──────── Data ────────
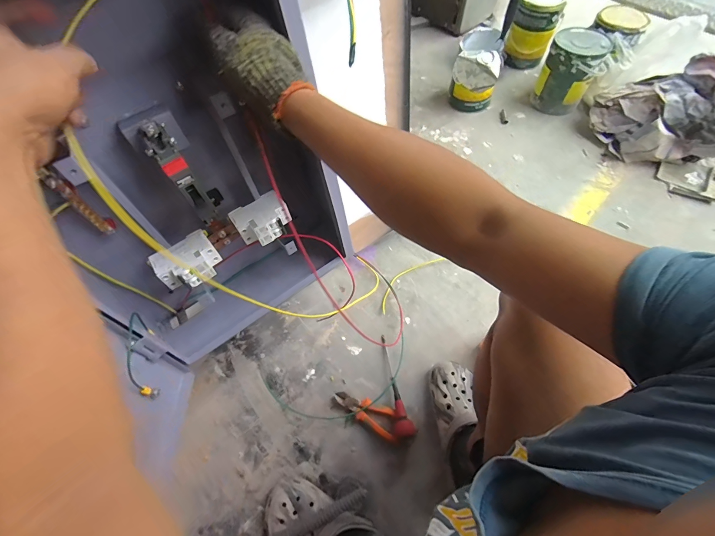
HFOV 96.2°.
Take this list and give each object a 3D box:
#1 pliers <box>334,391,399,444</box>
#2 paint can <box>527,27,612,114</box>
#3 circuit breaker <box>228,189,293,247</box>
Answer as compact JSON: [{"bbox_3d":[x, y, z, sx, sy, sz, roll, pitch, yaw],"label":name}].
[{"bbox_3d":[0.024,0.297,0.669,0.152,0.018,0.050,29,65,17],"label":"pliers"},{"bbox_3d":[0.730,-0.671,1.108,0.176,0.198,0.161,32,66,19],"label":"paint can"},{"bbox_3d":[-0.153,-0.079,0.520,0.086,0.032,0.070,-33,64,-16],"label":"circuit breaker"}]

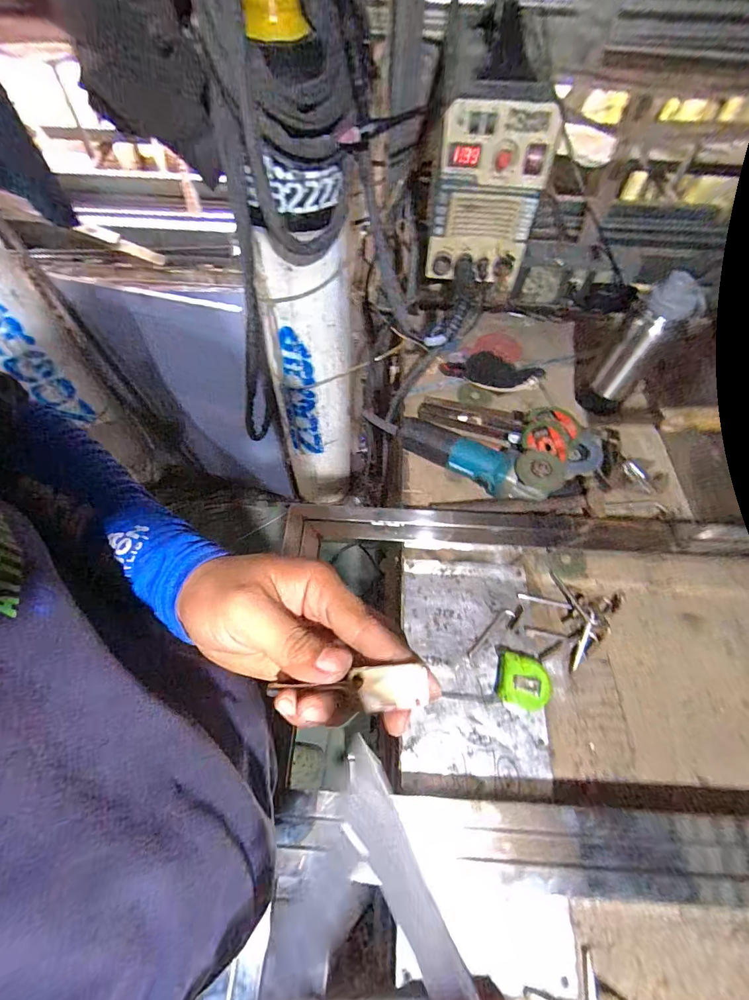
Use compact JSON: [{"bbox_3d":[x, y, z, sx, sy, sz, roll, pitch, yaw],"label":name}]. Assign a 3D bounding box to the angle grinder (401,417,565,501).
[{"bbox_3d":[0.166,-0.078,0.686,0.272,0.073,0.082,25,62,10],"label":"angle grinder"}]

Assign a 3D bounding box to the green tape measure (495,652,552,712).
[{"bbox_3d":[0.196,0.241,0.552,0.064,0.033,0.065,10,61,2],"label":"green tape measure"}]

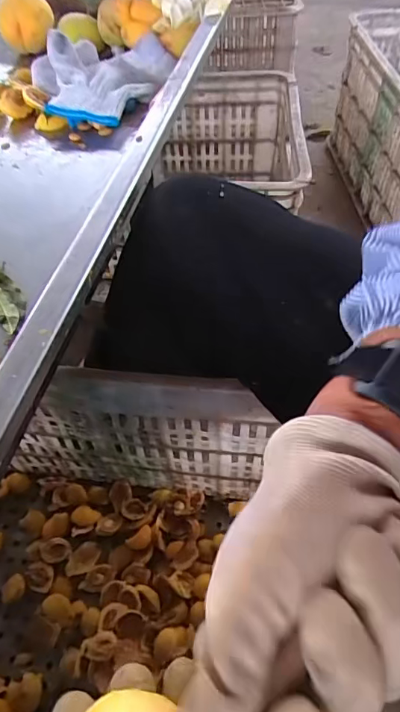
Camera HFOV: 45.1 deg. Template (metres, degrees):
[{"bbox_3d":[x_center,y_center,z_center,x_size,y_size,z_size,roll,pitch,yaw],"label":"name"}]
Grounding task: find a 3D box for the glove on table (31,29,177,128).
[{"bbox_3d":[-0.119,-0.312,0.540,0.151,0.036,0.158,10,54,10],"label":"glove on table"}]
────────
Note every line of the entries in which "HFOV" appears, and copy it down.

**Solution to the problem:**
HFOV 96.2°.
Camera HFOV: 45.1 deg. Template (metres, degrees):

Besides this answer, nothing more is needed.